Additionally, every boater needs to have the necessary equipment to communicate effectively in an emergency. That includes verbal communication devices like a VHF-FM radio, considering cell phones don’t always have a signal. If you plan to travel over 25 nautical miles offshore, it’s advantageous to have a satellite phone.
Other tools that help you communicate are your nautical flags. If verbal communication isn’t working, nautical flags can relay what is happening to first responders.
Lastly, one thing you should do that you won’t be bringing along with you is a float plan. Filing a float plan helps the Coast Guard, friends, and family find you if something goes awry. It provides them with the precise location of where you are traveling.

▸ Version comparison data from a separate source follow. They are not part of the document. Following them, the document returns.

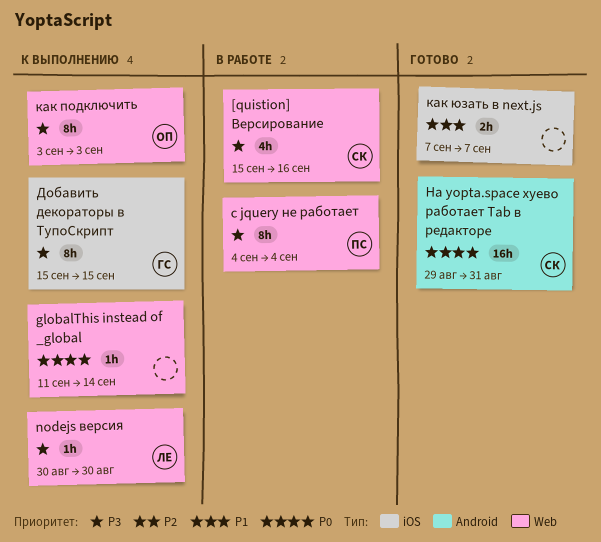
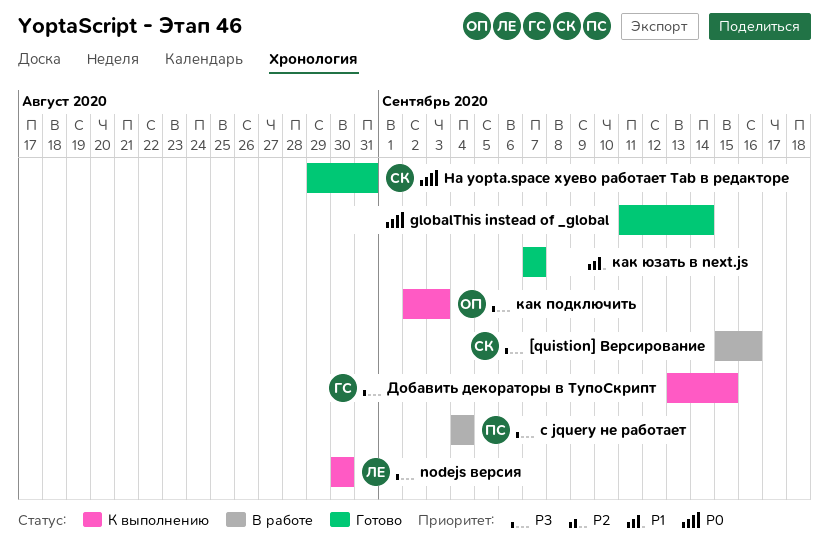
globalThis instead of _global, status: К выполнению -> Готово
Добавить декораторы в ТупоСкрипт, start: Sep 15 -> Sep 13
как подключить, start: Sep 3 -> Sep 2

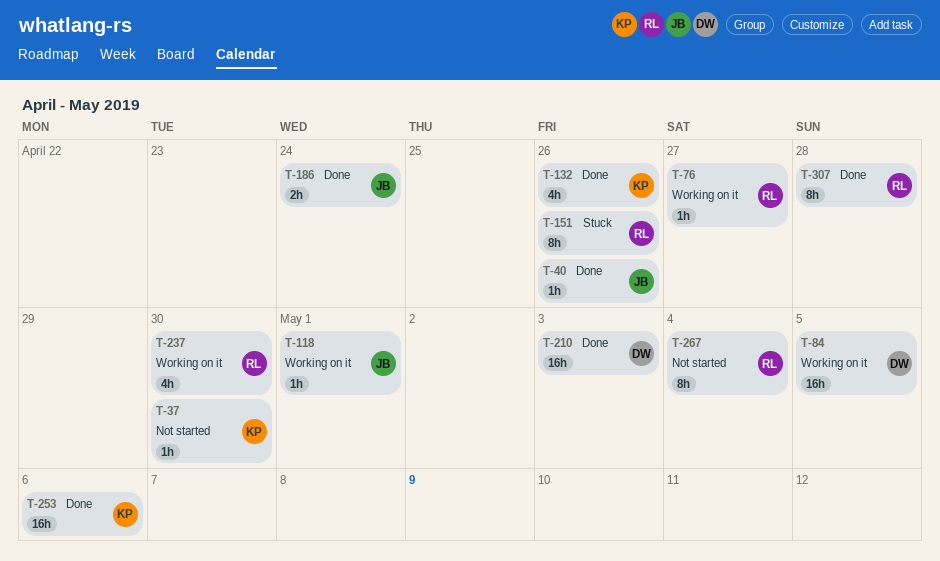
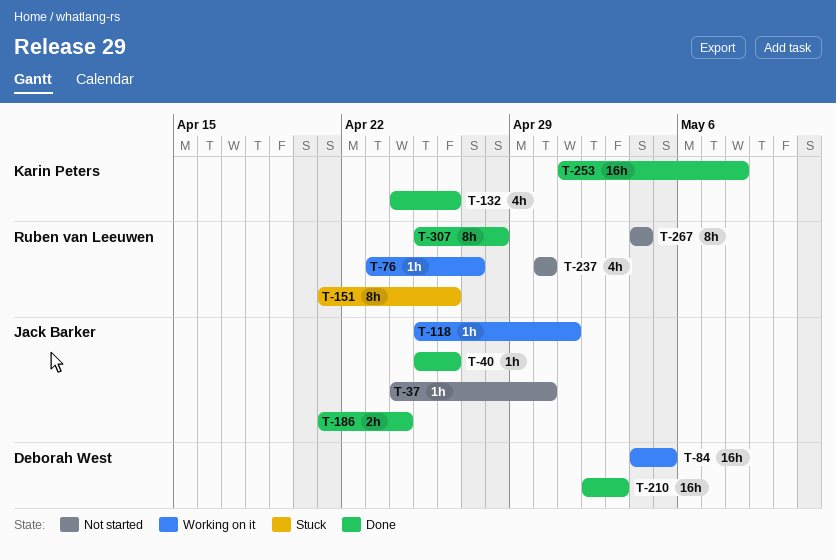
T-37, owner: Karin Peters -> Jack Barker
T-237, status: Working on it -> Not started
T-253, due: May 6 -> May 8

Noticeable Signs of Changing Weather
Some red flags happen that hint as to what’s to come. Even if you followed the weather report to a T and expect safe travels, the weather may still change dramatically within a blink of an eye. If there is a sudden drop in temperature, something nasty is likely coming, especially if it includes strong gusts and flashes from miles away. If you notice that your AM radio is putting out static, it’s time to batten down the hatches.
Operating in the Storm
Being in the storm’s center can be scary, but it is manageable. Choppy waters require you to operate at a 45-degree angle so your vessel can take the brunt of the impact. Immediately reduce your speed, but don’t cut it so much that you don’t have any power. Don’t forget to turn on your lights to make yourself visible to other boaters and emergency crews. Finally, anchor the boat if you cannot maneuver the vessel and hunker down.
Ideally, the only tips you need to follow for boating safely in inclement weather involve preparation. You never see the wrath of a thunderstorm in the water, and it’s worth avoiding at all costs. If you prepare, you will know what to do if the time does come.